06.05.2022

Polarisation höchster Reinheit

Präzise Polarisatoren im Röntgenbereich sollen Wechselwirkung von Licht mit Licht nachweisen helfen.

Ein Forschungs­team konnte am European XFEL in Hamburg polarisierte Röntgen­strahlen mit nie dage­wesener Reinheit erzeugen. An den Experi­menten waren neben Forschenden des Helmholtz-Instituts Jena, einer GSI-Außenstelle, die Friedrich-Schiller-Universität Jena und das Helmholtz-Zentrum Dresden-Rossendorf beteiligt. Die Methode soll in den nächsten Jahren genutzt werden, um zu zeigen, dass sich selbst das Vakuum unter bestimmten Umständen wie ein Material verhält – eine Vorhersage aus der Quanten­elektrodynamik.

Abb.: Die Experimente zum Reinheits­grad für polarisierte Röntgen­strahlen...
Abb.: Die Experimente zum Reinheits­grad für polarisierte Röntgen­strahlen wurden am Euro­päischen Röntgen­laser XFEL durchgeführt. (Bild: H. Müller-Elsner, European XFEL)
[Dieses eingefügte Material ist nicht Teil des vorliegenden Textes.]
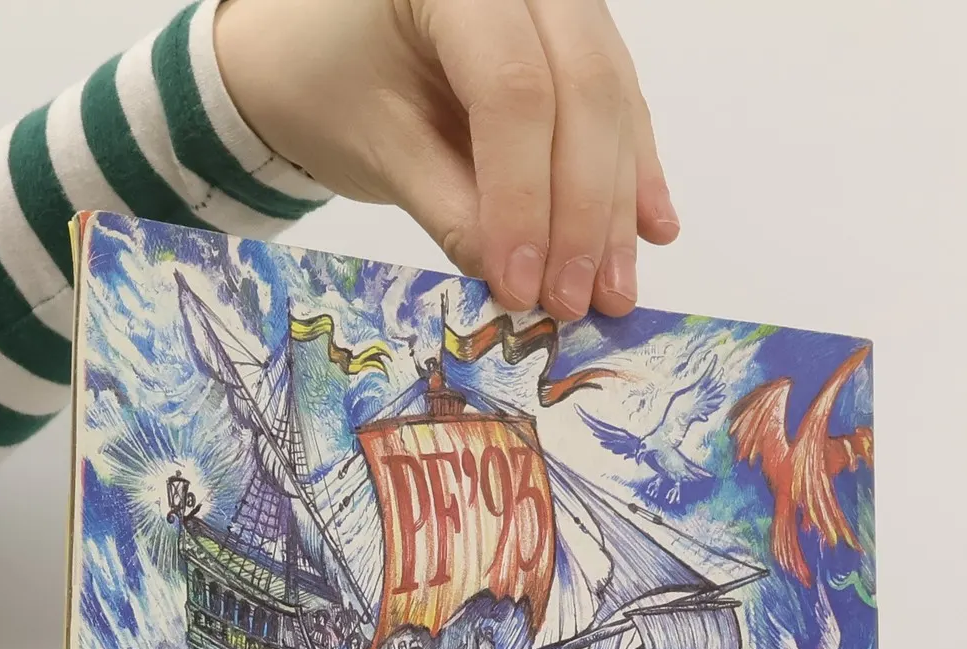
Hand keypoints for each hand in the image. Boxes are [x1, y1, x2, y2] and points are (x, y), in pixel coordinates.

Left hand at [215, 0, 677, 319]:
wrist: (315, 48)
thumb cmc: (330, 85)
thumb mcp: (380, 148)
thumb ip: (451, 210)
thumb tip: (522, 286)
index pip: (512, 89)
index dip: (525, 198)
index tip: (521, 286)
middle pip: (581, 89)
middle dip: (584, 211)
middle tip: (574, 300)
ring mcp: (557, 1)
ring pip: (610, 99)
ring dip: (616, 205)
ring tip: (611, 290)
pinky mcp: (578, 35)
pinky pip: (619, 101)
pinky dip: (632, 174)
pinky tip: (651, 232)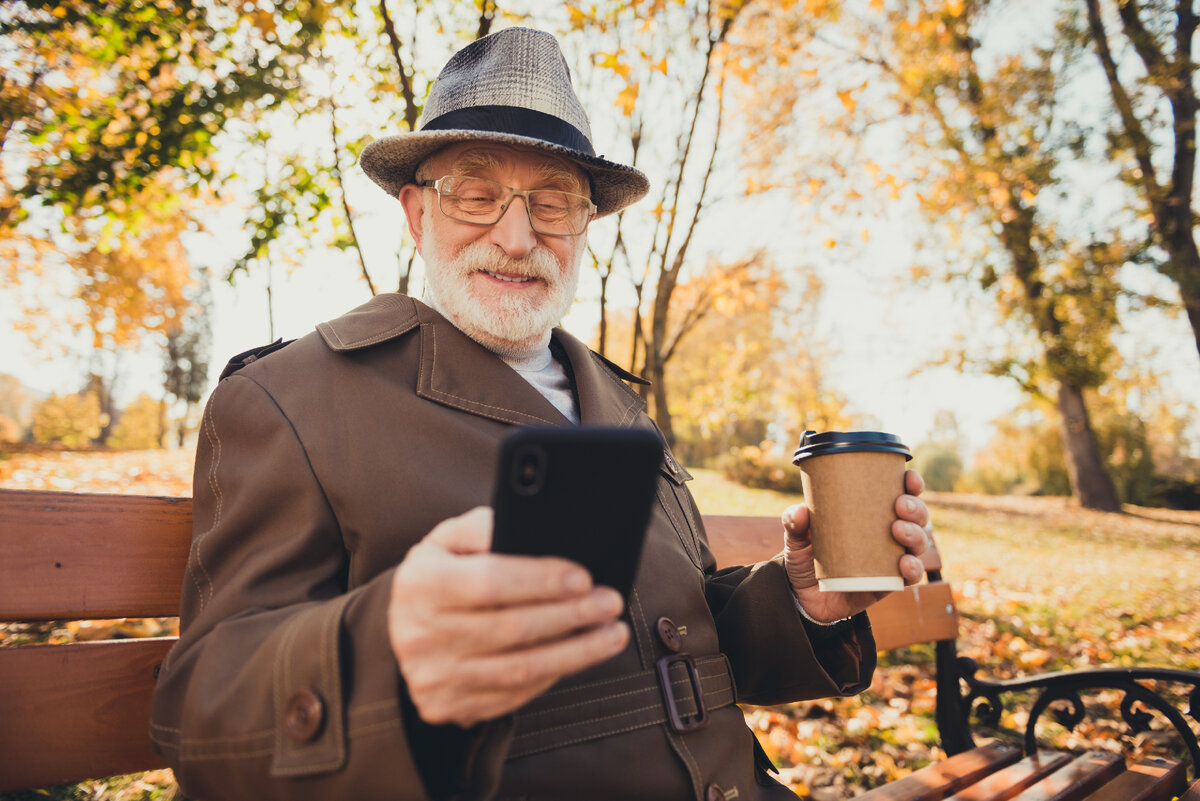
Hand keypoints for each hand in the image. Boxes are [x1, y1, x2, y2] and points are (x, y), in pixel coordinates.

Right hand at [387, 507, 629, 726]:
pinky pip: (513, 694)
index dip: (540, 581)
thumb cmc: (440, 573)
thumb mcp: (449, 539)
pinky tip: (579, 655)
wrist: (404, 627)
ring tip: (611, 633)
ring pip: (519, 670)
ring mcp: (433, 677)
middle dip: (570, 615)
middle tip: (609, 602)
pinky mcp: (447, 706)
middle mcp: (419, 635)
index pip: (488, 583)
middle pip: (510, 629)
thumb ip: (484, 528)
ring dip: (576, 653)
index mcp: (419, 584)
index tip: (583, 577)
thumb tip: (533, 530)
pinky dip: (553, 675)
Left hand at [783, 469, 931, 623]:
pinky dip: (914, 568)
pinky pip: (911, 576)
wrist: (802, 596)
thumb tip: (800, 512)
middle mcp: (887, 533)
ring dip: (916, 534)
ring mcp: (891, 558)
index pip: (899, 492)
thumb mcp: (796, 536)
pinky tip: (905, 563)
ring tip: (899, 531)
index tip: (908, 477)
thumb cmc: (805, 557)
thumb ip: (794, 522)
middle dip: (916, 508)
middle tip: (899, 505)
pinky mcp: (890, 583)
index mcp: (870, 513)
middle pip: (916, 516)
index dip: (911, 483)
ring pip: (918, 543)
Polarisierte Strahlung ist für eine Vielzahl von Experimenten von der Festkörper­physik bis zur Quantenoptik eine wichtige Voraussetzung. Zusätzliche Polari­satoren, wie sie am Helmholtz-Institut Jena entwickelt werden, haben den Zweck, die Polarisations­reinheit weiter zu verbessern, aber lange Zeit konnte die Grenze von einigen 10-10 – von zehn Milliarden Photonen haben nur eine Handvoll die ungewünschte Polari­sation – nicht weiter verschoben werden. Kai Schulze fand 2018 heraus, dass die Divergenz der Synchrotron­strahlung, also die Auffächerung des Strahls, der Grund für diese Grenze ist. „Um eine weitere Verbesserung der Reinheit zu bekommen, musste also eine Quelle mit besserer Divergenz her“, sagt der Physiker. „Die Inbetriebnahme des europäischen Röntgen­lasers, European XFEL, in Schenefeld bei Hamburg stellte dafür die Weichen.“

Das Team entwickelte ein Experiment-Setup am European XFEL, das dank besonderer Polarisator­kristalle, einer sehr präzisen Justage und eines stabilen Aufbaus einen neuen Reinheits­rekord von 8×10-11 aufstellte. Dieser neue Reinheits­rekord ermöglichte bereits eine Reihe von Experimenten zur Quantenoptik im Röntgenbereich und zur Ladungs­verteilung in Festkörpern. Besonderes Interesse gilt allerdings dem Nachweis der Vakuumdoppel­brechung. Die Wechselwirkung von Licht mit Licht wurde bereits 1936 von Werner Heisenberg und Hans Euler beschrieben, aber bisher auf der Erde noch nicht direkt beobachtet.

„Die Vakuum­doppelbrechung ist derzeit der vielver­sprechendste Effekt Licht-Licht-Wechsel­wirkung direkt nachzuweisen“, erklärt Schulze. „Dabei ändert sich die Polari­sation eines Probestrahls, wenn dieser im Vakuum mit einem sehr intensiven zweiten Lichtstrahl kollidiert. Das Vakuum wirkt somit wie ein doppel­brechender Kristall, der ebenfalls die Polarisation beeinflusst; daher der Name. Der Effekt ist extrem klein, wächst jedoch mit kleiner werdender Wellenlänge des Probestrahls. Präzise Polarisatoren im Röntgen­bereich bieten daher ein gutes Werkzeug, um den Effekt nachzuweisen.“

Das High-Energy-Density-Instrument am European XFEL werde künftig die idealen Bedingungen für solch ein Experiment bieten, erklärt Schulze weiter. Und das Forschungs­team hat nun ein Setup, mit dem kleinste Polarisations­änderungen messbar sind. Der Nachweis der Vakuumdoppel­brechung würde nicht nur die Fundamente der Quanten­elektrodynamik weiter untermauern, sondern, falls Abweichungen von den theo­retischen Erwartungen auftauchen, auch Hinweise auf bisher unbekannte Elementar­teilchen geben wie etwa Axionen. „Wir hoffen in den nächsten Jahren die ersten Versuche zum Nachweis starten zu können.“

Auch für zukünftige Experimente am Teilchen­beschleuniger­zentrum Fair wäre ein Nachweis des Phänomens interessant. „Wenn es uns gelingt die Vakuum­doppelbrechung zu vermessen, wird dies helfen die Messdaten von Fair zu inter­pretieren. Dort wird unter anderem die Vakuum­polarisation eine Rolle spielen, die eng mit der Vakuum­doppelbrechung verknüpft ist“, so Schulze.